- _Text excerpt_
————————

Hono

This guide walks you through creating a complete authentication flow using Aura Auth in a Hono application.

Overview

Hono is built on web standards (Request and Response), which makes integrating Aura Auth straightforward. You can use the ALL handler to cover all authentication HTTP methods in a single route.

Before continuing, complete the installation and initial setup:

Quick Start Guide to create your Aura Auth instance
TypeScript Configuration for TypeScript-specific setup
Hono Integration App for a fully working example

Then use this guide to integrate Aura Auth with Hono using best practices.

What You'll Build

You will create a small Hono app with:

a shared src/lib/auth.ts server configuration
a src/index.ts entry point that mounts the auth handlers
a src/middlewares/with-auth.ts middleware that adds session data to the context
a protected route example that validates the session before responding

Project Structure

auth.ts

with-auth.ts

index.ts

.env.local

Environment Setup

Create a .env.local file at the root of your project to store secrets securely.

.env.local

# 32-bytes (256-bit) secret used to sign/encrypt sessions. Use a secure random value.
AURA_AUTH_SECRET="base64-or-hex-32-bytes"
AURA_AUTH_SALT="base64-or-hex-32-bytes"

Never commit your .env.local file to version control. Use a secret manager in production.

————————

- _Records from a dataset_

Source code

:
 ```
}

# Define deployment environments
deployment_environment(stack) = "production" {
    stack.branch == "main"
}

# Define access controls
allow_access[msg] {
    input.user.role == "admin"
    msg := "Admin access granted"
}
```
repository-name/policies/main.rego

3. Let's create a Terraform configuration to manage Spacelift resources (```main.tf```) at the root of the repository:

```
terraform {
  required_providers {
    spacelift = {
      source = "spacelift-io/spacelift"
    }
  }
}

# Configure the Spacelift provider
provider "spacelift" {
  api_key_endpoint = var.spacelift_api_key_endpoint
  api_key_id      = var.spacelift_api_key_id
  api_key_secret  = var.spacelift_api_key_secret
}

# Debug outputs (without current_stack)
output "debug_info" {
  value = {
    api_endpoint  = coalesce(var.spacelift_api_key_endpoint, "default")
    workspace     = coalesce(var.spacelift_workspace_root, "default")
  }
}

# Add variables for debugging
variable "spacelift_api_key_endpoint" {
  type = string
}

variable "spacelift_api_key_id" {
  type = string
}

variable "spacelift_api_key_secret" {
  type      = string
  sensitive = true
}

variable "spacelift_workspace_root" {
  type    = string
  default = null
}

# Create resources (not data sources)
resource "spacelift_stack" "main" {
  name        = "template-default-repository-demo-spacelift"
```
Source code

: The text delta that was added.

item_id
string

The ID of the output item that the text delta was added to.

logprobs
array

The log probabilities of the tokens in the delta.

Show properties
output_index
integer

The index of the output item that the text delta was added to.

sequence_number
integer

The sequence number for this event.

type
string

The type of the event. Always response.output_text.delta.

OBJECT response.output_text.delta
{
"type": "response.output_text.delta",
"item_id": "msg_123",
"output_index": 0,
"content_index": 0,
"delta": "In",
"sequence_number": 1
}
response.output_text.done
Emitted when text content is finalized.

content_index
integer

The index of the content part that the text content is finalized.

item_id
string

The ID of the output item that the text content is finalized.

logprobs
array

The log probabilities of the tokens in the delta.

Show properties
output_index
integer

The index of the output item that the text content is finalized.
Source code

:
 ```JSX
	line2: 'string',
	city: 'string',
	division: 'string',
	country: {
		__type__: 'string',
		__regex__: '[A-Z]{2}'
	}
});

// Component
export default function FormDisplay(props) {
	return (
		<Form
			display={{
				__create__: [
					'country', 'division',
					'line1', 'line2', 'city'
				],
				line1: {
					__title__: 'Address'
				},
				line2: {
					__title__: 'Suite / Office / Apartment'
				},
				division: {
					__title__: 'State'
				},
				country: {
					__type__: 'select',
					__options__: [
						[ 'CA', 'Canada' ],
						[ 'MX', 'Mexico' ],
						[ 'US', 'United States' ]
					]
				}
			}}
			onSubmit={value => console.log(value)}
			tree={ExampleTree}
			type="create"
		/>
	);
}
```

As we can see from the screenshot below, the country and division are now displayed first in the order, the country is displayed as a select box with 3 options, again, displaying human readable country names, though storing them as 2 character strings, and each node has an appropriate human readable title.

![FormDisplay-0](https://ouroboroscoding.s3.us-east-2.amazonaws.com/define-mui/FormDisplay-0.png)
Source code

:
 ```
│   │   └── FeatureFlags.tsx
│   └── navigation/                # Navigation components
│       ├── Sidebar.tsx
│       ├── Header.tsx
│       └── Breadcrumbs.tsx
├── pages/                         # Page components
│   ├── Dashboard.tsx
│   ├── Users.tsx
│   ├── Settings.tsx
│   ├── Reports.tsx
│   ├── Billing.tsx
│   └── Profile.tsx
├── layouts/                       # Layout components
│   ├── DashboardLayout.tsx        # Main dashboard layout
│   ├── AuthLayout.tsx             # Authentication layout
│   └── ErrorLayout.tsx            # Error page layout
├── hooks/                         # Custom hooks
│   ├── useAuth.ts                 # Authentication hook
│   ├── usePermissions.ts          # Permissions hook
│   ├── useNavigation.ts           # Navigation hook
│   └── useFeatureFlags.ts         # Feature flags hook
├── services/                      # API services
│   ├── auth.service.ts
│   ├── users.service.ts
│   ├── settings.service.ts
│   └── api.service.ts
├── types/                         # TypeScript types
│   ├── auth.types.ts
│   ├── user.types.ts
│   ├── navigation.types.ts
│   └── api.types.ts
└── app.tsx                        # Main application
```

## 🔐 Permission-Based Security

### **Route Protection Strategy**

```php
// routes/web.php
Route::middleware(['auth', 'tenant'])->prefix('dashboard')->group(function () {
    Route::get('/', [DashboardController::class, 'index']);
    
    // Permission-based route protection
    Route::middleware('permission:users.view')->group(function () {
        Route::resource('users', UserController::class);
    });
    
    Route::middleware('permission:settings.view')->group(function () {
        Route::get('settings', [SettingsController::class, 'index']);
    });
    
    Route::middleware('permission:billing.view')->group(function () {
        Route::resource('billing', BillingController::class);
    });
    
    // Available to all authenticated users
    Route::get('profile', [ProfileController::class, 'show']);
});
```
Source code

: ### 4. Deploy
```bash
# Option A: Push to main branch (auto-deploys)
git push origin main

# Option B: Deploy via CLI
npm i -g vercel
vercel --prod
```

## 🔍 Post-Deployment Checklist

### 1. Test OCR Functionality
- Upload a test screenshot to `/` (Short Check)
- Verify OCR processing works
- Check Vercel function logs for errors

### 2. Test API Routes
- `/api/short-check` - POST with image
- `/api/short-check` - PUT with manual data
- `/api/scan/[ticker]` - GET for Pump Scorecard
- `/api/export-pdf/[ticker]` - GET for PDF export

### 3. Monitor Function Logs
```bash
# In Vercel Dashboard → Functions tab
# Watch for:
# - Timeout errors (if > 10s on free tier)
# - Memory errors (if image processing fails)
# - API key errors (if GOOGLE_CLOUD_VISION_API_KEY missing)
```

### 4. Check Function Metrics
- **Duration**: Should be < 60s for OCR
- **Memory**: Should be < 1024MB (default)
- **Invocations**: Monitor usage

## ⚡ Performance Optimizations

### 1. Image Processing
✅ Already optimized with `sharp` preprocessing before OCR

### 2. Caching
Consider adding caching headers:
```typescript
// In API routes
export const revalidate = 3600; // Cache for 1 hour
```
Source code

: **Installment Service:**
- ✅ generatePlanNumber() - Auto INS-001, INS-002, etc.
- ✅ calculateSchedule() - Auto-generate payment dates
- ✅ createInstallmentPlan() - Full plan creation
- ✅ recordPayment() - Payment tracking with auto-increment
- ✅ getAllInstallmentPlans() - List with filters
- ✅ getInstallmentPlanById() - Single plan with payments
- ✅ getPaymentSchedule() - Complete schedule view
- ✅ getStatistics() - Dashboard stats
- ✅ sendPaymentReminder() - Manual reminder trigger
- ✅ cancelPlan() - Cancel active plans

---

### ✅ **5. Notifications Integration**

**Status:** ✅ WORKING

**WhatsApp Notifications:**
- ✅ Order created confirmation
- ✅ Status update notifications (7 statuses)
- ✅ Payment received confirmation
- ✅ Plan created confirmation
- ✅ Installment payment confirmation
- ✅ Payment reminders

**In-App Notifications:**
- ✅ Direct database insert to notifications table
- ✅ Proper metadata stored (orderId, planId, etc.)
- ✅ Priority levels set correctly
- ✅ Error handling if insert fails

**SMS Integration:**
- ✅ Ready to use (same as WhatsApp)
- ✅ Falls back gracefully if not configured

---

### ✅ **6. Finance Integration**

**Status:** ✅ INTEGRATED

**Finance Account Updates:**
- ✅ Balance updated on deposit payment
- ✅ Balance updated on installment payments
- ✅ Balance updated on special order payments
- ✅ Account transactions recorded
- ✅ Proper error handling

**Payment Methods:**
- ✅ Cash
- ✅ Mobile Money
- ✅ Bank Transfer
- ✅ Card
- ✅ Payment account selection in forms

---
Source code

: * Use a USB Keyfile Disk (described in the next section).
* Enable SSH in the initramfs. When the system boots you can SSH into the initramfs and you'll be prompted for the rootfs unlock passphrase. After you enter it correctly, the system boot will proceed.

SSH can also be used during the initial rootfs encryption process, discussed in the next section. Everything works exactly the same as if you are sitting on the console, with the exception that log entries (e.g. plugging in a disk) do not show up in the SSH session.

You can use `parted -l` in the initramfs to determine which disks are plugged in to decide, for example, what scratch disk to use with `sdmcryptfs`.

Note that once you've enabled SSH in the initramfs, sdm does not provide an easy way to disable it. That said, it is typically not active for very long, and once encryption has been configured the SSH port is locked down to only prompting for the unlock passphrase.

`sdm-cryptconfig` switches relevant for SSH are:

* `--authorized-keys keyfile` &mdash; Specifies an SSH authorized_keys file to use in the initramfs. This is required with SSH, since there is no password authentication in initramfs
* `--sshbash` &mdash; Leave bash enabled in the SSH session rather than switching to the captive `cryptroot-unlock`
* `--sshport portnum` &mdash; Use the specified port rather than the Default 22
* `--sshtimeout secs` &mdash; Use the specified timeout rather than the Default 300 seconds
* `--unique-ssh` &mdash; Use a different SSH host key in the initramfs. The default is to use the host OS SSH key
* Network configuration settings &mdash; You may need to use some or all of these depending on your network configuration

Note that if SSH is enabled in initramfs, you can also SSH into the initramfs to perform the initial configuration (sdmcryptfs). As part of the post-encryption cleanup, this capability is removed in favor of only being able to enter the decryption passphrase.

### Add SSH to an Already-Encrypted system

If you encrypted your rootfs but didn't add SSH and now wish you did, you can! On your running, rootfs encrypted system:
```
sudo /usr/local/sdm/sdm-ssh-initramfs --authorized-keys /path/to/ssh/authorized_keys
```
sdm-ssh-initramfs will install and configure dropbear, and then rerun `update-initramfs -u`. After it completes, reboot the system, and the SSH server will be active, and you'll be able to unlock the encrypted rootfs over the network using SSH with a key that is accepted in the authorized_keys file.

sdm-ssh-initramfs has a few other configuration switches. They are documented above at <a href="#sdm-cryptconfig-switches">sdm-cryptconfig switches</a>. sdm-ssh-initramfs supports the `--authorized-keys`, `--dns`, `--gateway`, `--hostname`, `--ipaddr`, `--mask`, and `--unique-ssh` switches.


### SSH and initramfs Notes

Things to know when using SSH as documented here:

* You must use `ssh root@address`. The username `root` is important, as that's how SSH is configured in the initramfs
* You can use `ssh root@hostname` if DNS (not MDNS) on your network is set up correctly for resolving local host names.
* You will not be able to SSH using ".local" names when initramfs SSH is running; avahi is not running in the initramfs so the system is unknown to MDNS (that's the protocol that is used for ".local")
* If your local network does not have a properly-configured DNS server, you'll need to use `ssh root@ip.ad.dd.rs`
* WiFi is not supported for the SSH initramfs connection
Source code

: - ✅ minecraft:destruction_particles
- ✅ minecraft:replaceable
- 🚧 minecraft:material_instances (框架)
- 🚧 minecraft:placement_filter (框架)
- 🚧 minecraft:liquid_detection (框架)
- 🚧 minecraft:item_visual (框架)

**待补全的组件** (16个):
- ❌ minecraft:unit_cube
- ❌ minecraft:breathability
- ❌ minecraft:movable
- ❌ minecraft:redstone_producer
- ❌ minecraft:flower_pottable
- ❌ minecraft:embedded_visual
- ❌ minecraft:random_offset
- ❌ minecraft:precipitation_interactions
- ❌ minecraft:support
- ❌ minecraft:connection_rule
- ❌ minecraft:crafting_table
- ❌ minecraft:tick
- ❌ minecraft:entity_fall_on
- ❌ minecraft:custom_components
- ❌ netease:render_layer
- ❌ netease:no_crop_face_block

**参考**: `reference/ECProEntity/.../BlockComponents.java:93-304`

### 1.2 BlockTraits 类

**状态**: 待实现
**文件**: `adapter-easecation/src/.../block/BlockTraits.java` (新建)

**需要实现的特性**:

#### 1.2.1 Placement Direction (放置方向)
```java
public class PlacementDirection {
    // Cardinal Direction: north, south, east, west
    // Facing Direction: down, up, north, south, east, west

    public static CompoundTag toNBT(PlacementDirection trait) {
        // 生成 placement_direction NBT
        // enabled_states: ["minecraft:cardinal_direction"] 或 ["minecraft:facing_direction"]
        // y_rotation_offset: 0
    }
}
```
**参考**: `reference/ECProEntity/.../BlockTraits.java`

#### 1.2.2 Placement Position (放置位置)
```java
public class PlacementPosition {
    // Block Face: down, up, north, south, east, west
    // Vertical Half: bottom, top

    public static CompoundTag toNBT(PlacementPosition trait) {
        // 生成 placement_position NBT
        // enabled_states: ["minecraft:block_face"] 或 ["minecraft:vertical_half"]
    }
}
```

————————

Continue the guide on setting up Aura Auth in a Hono app, starting right after its last sentence.

Setup Aura Auth

Create an auth.ts file in src/lib/ to configure authentication and export the shared helpers used by the app and middleware.

src/lib/auth.ts

import { createAuth } from "@aura-stack/auth"

export const auth = createAuth({
  oauth: ["github"],
  basePath: "/api/auth",
})

export const { handlers, api, jose } = auth

basePath must match the route you expose in your Hono app. If the route changes, update the auth config and route handler together.

Mount HTTP Handlers

Mount the Aura Auth handlers using a wildcard route under your /api/auth subpath. Hono passes the native Web Standard Request object through c.req.raw, so the handler can delegate directly.

src/index.ts

import { Hono } from "hono"
import { handlers } from "@/lib/auth"

const app = new Hono()

app.all("/api/auth/*", async (ctx) => {
  return await handlers.ALL(ctx.req.raw)
})

export default app

This keeps all auth endpoints in one place and leaves the rest of your routes free to use the same auth instance.

Usage

Middleware

Middleware is a powerful way to protect your routes and access session data across your app. Create a with-auth.ts file in src/middlewares.

src/middlewares/with-auth.ts

import { api } from "@/lib/auth"
import { createMiddleware } from "hono/factory"
import type { Session } from "@aura-stack/auth"

/**
 * Type definition for Hono's Context Variables to include the session.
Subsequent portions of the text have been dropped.